Moon mission still resonates

UND’s space research certain to impact future NASA missions

UND Space Studies graduate student Stefan Tomovic was recently featured in National Geographic magazine wearing a space suit designed for NASA by Pablo de León, director of the University of North Dakota Human Spaceflight Laboratory. Photo by Patrick C. Miller/UND Today.

Pablo de León, director of the University of North Dakota Human Spaceflight Laboratory and head of the Department of Space Studies, knows exactly what impact the moon landing had on him 50 years ago.

He was a child living on a farm in Argentina on July 20, 1969, when his parents woke him up to watch TV as U.S. astronauts Neil Armstrong and Buzz Aldrin touched down on the moon’s surface in the lunar lander.

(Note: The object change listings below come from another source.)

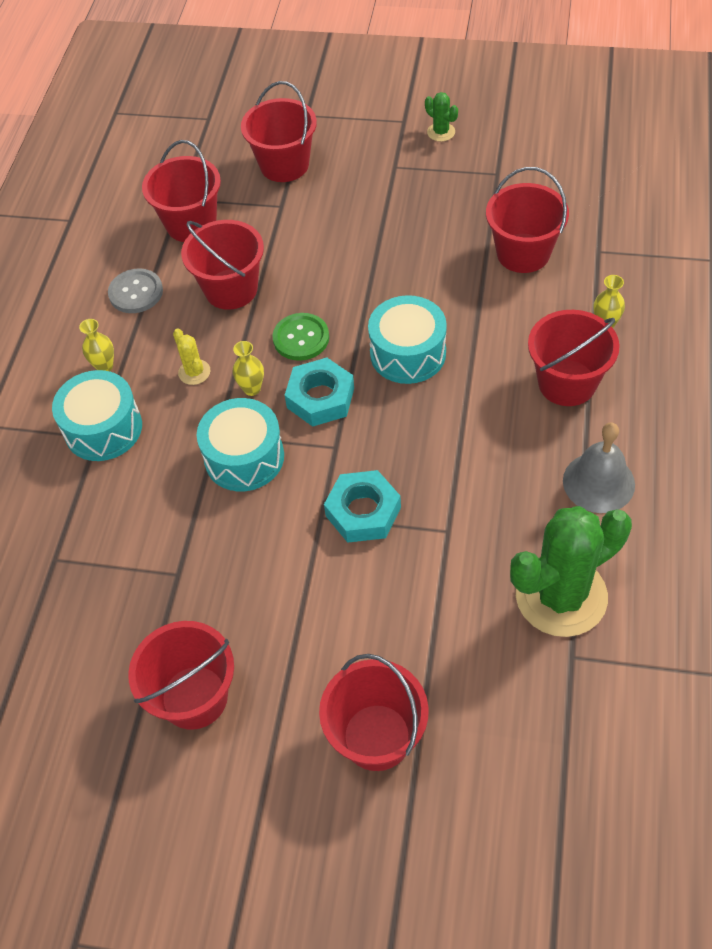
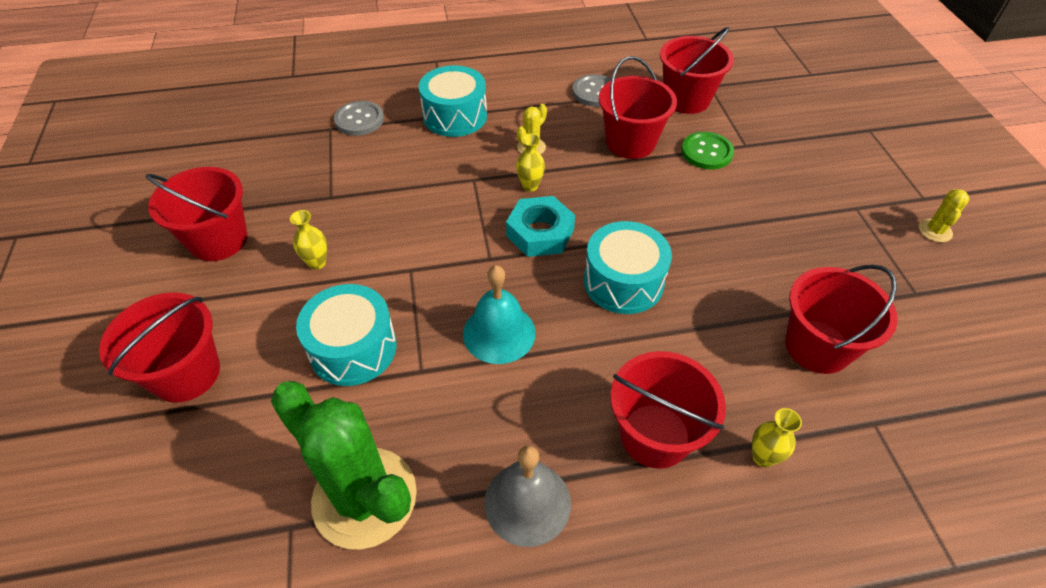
camera: 65 degrees right, 5 degrees down
(55, 525) = (359, 120): none -> grey button
(104, 366) = (514, 99): yellow vase -> yellow vase (317, 263)
(244, 457) = (456, 202): turquoise drum -> turquoise drum (353, 348)
(284, 165) = (795, 133): red bucket -> none
(301, 338) = (601, 201): green button -> green button (706, 152)
(363, 512) = (424, 298): turquoise nut -> none
(428, 461) = (499, 333): none -> turquoise bell
(441, 132) = (935, 231): green cactus -> yellow cactus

“I belong to the Apollo generation,” de León said. “I saw Neil Armstrong walking on the moon and that interested me in science and technology and, one day, working for the space program. For me, the anniversary of Apollo means a lot because it’s my personal story. It’s directly connected with the moon landing.”

Aldrin, the second person to walk on the moon during the historic mission, helped organize UND’s space education program in 1972 through his connection with John Odegard, the late founder and former dean of the School of Aerospace Sciences.

NASA astronaut Buzz Aldrin receives an honor from John Odegard, the late dean and founder of the UND School of Aerospace Sciences. Odegard enlisted Aldrin’s help in 1972 to create a space education program at the University. Image courtesy of UND Aerospace.

From Karen Nyberg – a UND engineering alum who became a NASA astronaut – to conducting experiments in the Inflatable Mars/Lunar Habitat (IMLH) west of campus, the University and its John D. Odegard School of Aerospace Sciences have enjoyed a long history of successful collaboration with NASA that continues today and will be part of future missions to the moon and Mars.

Last week, de León was one of four participants on BBC’s “The Real Story” podcast on the future of space exploration. The others were Doug Miller, space curator at the Science Museum in London; Alexandra Loske, art historian at the University of Sussex and author of “Moon, Art, Science, Culture;” and Joan Johnson Freese, professor of national security affairs at the U.S. Naval War College.

Designing space suits

Pablo de León (right), director of the UND Human Spaceflight Laboratory, and space studies graduate student Stefan Tomovic (center), with Dan Winters, an award-winning photographer for National Geographic, at NASA’s Kennedy Space Center. Image courtesy of UND Aerospace.

The work de León has done at UND in designing space suits intended for future NASA exploration missions to the moon and Mars was featured in the National Geographic’s most recent issue marking the 50th anniversary of the moon landing. In a photo shot a few months ago at NASA’s Kennedy Space Center in Florida, UND Space Studies graduate student Stefan Tomovic is shown wearing the NDX-1 space suit designed by de León.

“This is a distinct honor, since it’s the only modern suit displayed in the magazine for this special occasion,” he said.

A piece of material used to make the space suit is also currently orbiting the earth on the International Space Station, de León noted.

“We are doing a one-year study of how the fabrics we selected for the NDX-1 space suit are resisting the space environment,” he said. “We’ll get it back to study how radiation, extreme vacuum and other factors are affecting the fabrics.”

Sustaining space exploration

UND recently received a new NASA grant to study how plants could be grown on the moon and Mars to support long-duration missions. As de León pointed out, this project has applications to North Dakota agriculture while also helping to feed the next generation of astronauts performing deep space exploration.

Among the research UND is conducting for NASA is a project to convert simulated moon and Martian soil to a fertile plant medium. The ability to grow crops in space will help sustain missions lasting two or three years. Photo by Patrick C. Miller/UND Today.

In the plant production module of the IMLH, de León said research is being conducted for NASA on turning simulated lunar and Martian soil into a fertile medium in which to grow plants. Rather than bringing soil from earth to grow crops to feed space explorers, this research studies how to transform soil on other planets to help sustain missions lasting two or three years.

“We are being funded by NASA on a consistent basis since the creation of the Human Space Flight Lab,” de León said. “We have a number of grants from NASA which amount to several million dollars to develop space suits and a planetary habitat that can be used either for the moon or Mars. We developed Mars suit prototypes and tested them for NASA in a variety of environments.”

This assures that when NASA launches future missions to the moon and Mars, research conducted at UND will help support its programs.

“We now have our systems in space and we hope to continue to collaborate with NASA to be part of the most amazing venture of humankind,” de León said.